Modern hayatın getirdiği gerilim, ekran maruziyeti ve sistemsiz alışkanlıklar nedeniyle kaliteli uykunun gün geçtikçe azaldığının altını çizen Mecit, bunun yalnızca yorgunluk değil, uzun vadede önemli sıhhat problemlerine yol açabileceğine dikkati çekti.
Mecit, “Uykunun hormonal, sinirsel ve bağışıklık sistemleri üzerindeki düzenleyici tesirleri artık bilimsel olarak net biçimde ortaya konmuştur. Beynin hipotalamus bölgesinde yer alan biyolojik saatimiz, ışık-karanlık döngüsüne nazaran çalışır. Işık azaldığında melatonin salgılanır ve vücut uykuya hazırlanır” açıklamasında bulundu.
Sağlıklı uykunun 90 dakikalık döngüler halinde ilerlediğini belirten Mecit, şöyle devam etti:
“Her döngüde hem hafif hem de derin uyku evreleri bulunur. Derin uyku devrinde bağışıklık sistemi etkin hale gelirken, REM uykusunda ise hafıza güçlenir, hisler düzenlenir. Uyku bölündüğünde yahut bu evreler gereğince yaşanmadığında fizikî ve zihinsel sıhhat olumsuz etkilenir. Uykunun sistemik tesirleri var, Yetersiz uyku insülin direncini artırabilir, kilo alımına yol açabilir ve kalp sıhhatini tehdit edebilir. Uyku sırasında beynin glifatik sistemi atık unsurları temizler. Uyku bozukluğu bu paklığı mahzurlar ve nörodejeneratif hastalık riskini artırabilir.”

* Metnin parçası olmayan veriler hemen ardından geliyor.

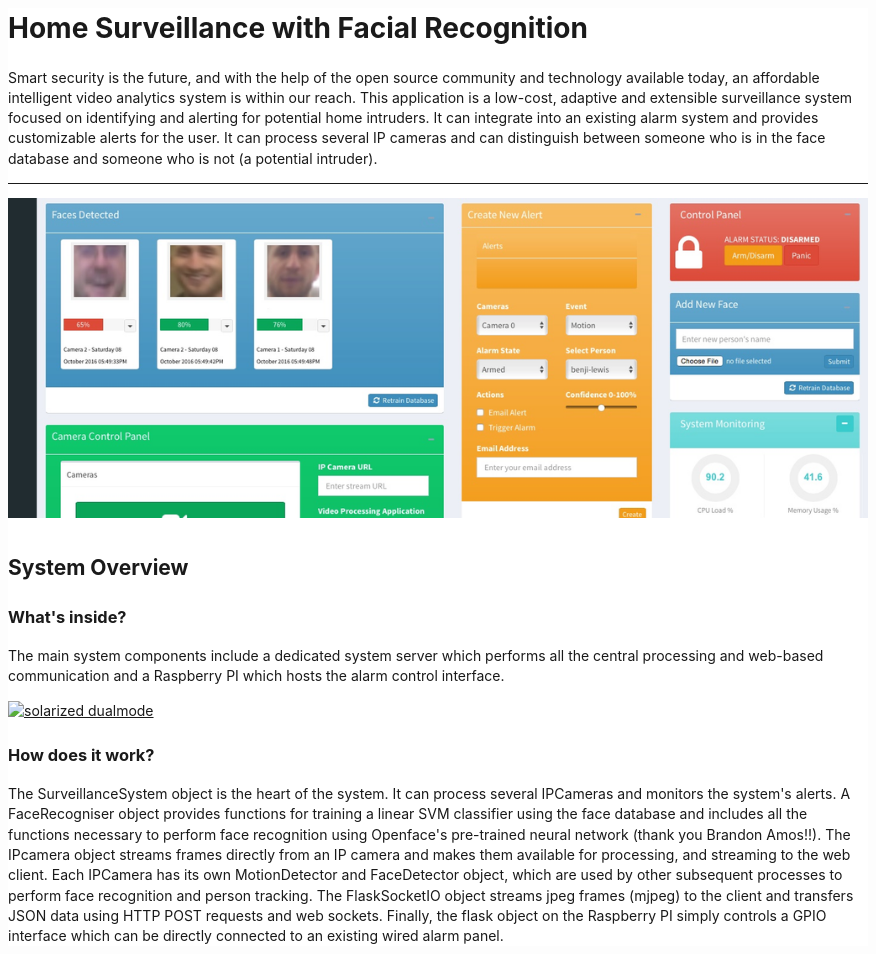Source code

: # Home Surveillance with Facial Recognition 

Smart security is the future, and with the help of the open source community and technology available today, an affordable intelligent video analytics system is within our reach. This application is a low-cost, adaptive and extensible surveillance system focused on identifying and alerting for potential home intruders. It can integrate into an existing alarm system and provides customizable alerts for the user. It can process several IP cameras and can distinguish between someone who is in the face database and someone who is not (a potential intruder).

---

[![solarized dualmode](https://github.com/laksh9950/Home-survelliance/blob/master/asd.jpg)](#features)

## System Overview ##

### What's inside? ###

The main system components include a dedicated system server which performs all the central processing and web-based communication and a Raspberry PI which hosts the alarm control interface.  


[![solarized dualmode](https://raw.githubusercontent.com/BrandonJoffe/home_surveillance/revert-29-master/system/testing/implementation/designOverview-2.png)](#features)

### How does it work? ###

The SurveillanceSystem object is the heart of the system. It can process several IPCameras and monitors the system's alerts. A FaceRecogniser object provides functions for training a linear SVM classifier using the face database and includes all the functions necessary to perform face recognition using Openface's pre-trained neural network (thank you Brandon Amos!!). The IPcamera object streams frames directly from an IP camera and makes them available for processing, and streaming to the web client. Each IPCamera has its own MotionDetector and FaceDetector object, which are used by other subsequent processes to perform face recognition and person tracking. The FlaskSocketIO object streams jpeg frames (mjpeg) to the client and transfers JSON data using HTTP POST requests and web sockets. Finally, the flask object on the Raspberry PI simply controls a GPIO interface which can be directly connected to an existing wired alarm panel.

Mecit, kaliteli uykunun sadece hastalıkların tedavisiyle değil, gerçek hayat alışkanlıklarıyla da sağlanabileceğini vurgulayarak, “Uyku hijyeni olarak tanımlanan bu yaklaşımlar, bireyin günlük rutininde yapacağı birtakım düzenlemelerle uyku kalitesini artırmayı emeller. Bunlar ortasında her gün tıpkı saatte yatıp kalkmak, yatmadan 1–2 saat evvel ekran kullanımını sonlandırmak, akşam saatlerinde ağır yemek, kafein ve alkol tüketiminden kaçınmak yer alır. Sistemli fizikî aktivite yapmak, yatak odasını serin, sessiz ve karanlık hale getirmek, uyumadan evvel gevşeme idmanları yahut meditasyon yapmak da uykuya geçişi kolaylaştırır” değerlendirmelerinde bulundu.
Yaygın uyku bozuklukları ortasında insomnia, uyku apnesi ve sirkadiyen ritim bozuklukları olduğunu belirten Mecit, “İyi bir uyku, sırf bir geceyi değil, bireyin genel sıhhat durumunu, bağışıklığını ve zihinsel gücünü tesirler. Uyku, sıhhatin sessiz lakin en tesirli reçetesidir” tabirlerini kullandı.